One day an orderly came into his room. The orderly seemed happy, happier than any orderly he could remember seeing at that place. The orderly told him to follow him. He took him to an office where he’d never been before. The orderly said, “Sit here.” So he sat down on a hard cold metal bench. Someone would be with him soon. He had learned that when someone said that, he usually ended up waiting a long time. Eventually, a man appeared in a black suit with a white shirt and a black tie, a man who looked like a doctor. The man said, “Follow me, please” and they went into a nearby cubicle. The man told him that he was indeed better now... that he could get his things and go home. The doctor’s name tag read Doctor Grimes.

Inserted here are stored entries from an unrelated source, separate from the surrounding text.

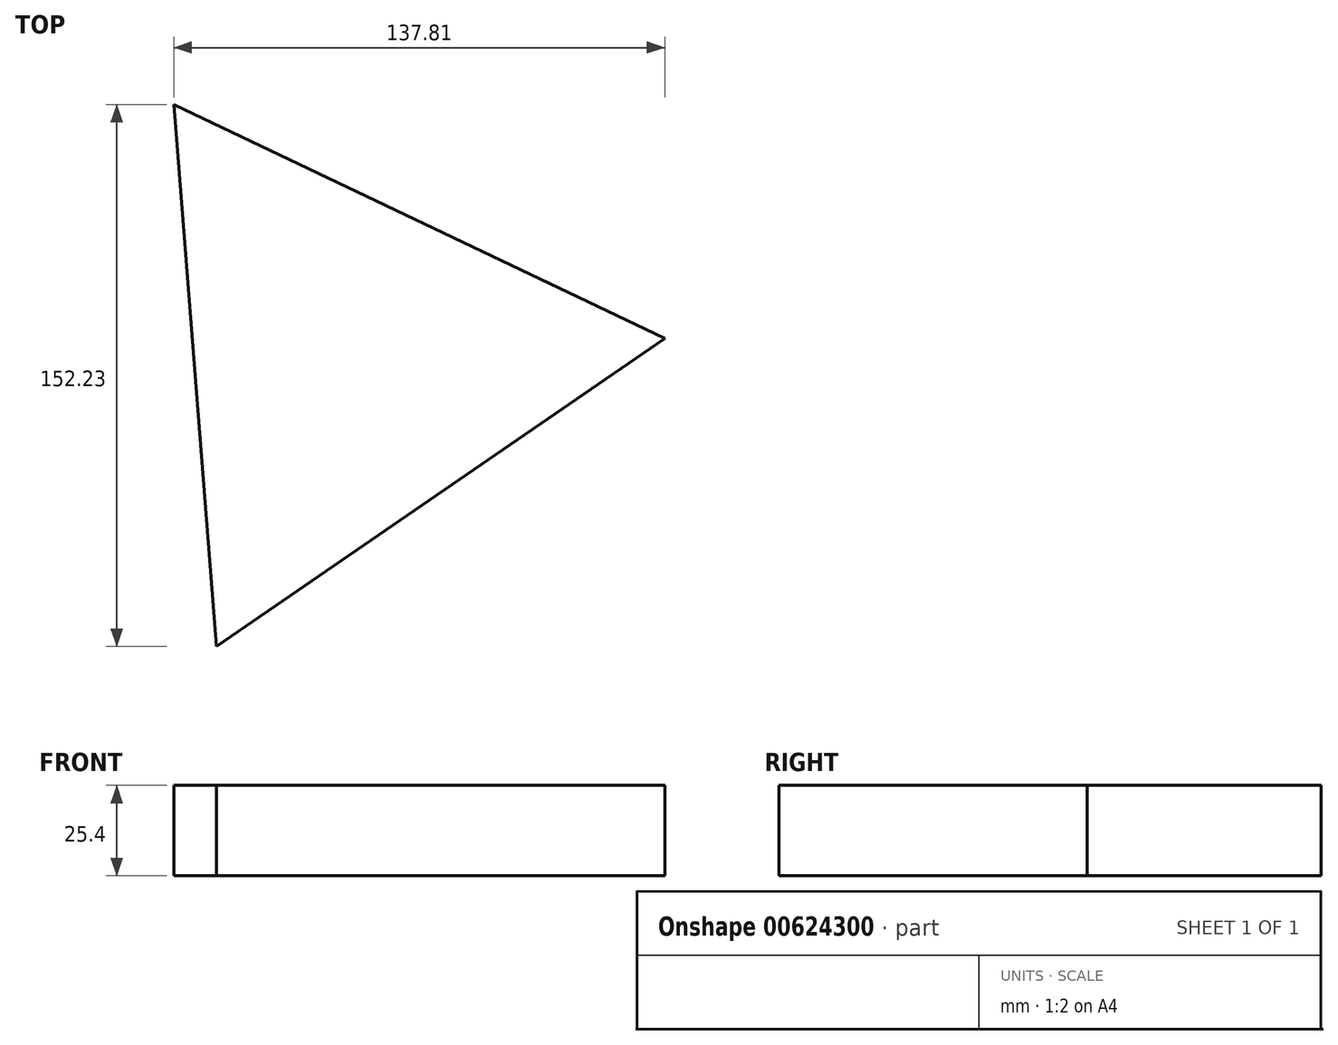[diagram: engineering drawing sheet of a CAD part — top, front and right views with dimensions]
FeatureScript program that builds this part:
annotation { "Feature Type Name" : "Feature", "Feature Type Description" : "" }
export const myFeature = defineFeature(function(context is Context, id is Id, definition is map)
    precondition{}
    {
        {
            var Q0;
            Q0=qCreatedBy(makeId("Top.planeOp"),FACE);
            var sketch = newSketch(context, id + "F0", { "sketchPlane" : qUnion([Q0])});
            skCircle(sketch, "E0.cCircle", {"center": v(0, 0) * mm, "radius": 44.08 * mm, "construction": true});
            skLineSegment(sketch, "E0.0", {"start": v(87.9, 6.9) * mm, "end": v(-37.97, -79.57) * mm});
            skLineSegment(sketch, "E0.1", {"start": v(-37.97, -79.57) * mm, "end": v(-49.92, 72.66) * mm});
            skLineSegment(sketch, "E0.2", {"start": v(-49.92, 72.66) * mm, "end": v(87.9, 6.9) * mm});
            skPoint(sketch, "E0.0.midPoint", {"position": v(24.96, -36.33) * mm});
            skSolve(sketch);
        }
        {
            var Q0;
            Q0 = qSketchRegion(id + "F0", true);
            extrude(context, id + "F1", {"entities" : qUnion([Q0]), "depth" : 25.4 * mm, "offsetDistance" : 25.4 * mm});
        }
    });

It'd been so long though that he no longer had a home to go to. Four years in an institution will do that. Everything was gone. Family, friends, wife, money... like he'd been to war. Doctor Grimes explained to him that his family was forced to exhaust their own resources before the government would step in and pay for his stay there. And those resources were gone. By law, they had to give him a hundred dollars and a bus ticket anywhere he wished to go. So with a hundred dollar bill in his pocket, he took the bus ticket, and he rode that dog all the way west until the sea stopped it and he could go no farther.

He rented a cheap apartment above a tavern by the ocean. The tavern was called 29 Cats Bar and Grill. The sounds of the waves and the people below lulled him to sleep at night. He got a job in the tavern below doing the only thing he knew how to do: cleaning up after others. He noticed the light in the peoples’ eyes changing as they grew drunk with liquor, changed into something meaner, uglier, and unaccountable. They made messes on purpose just to watch him clean it up. “Get over here, boy,” they’d holler. “Earn your wages.” But he never grew angry. He just did what he did and he did it with a smile on his face. It was a smile only an insane man could properly wear.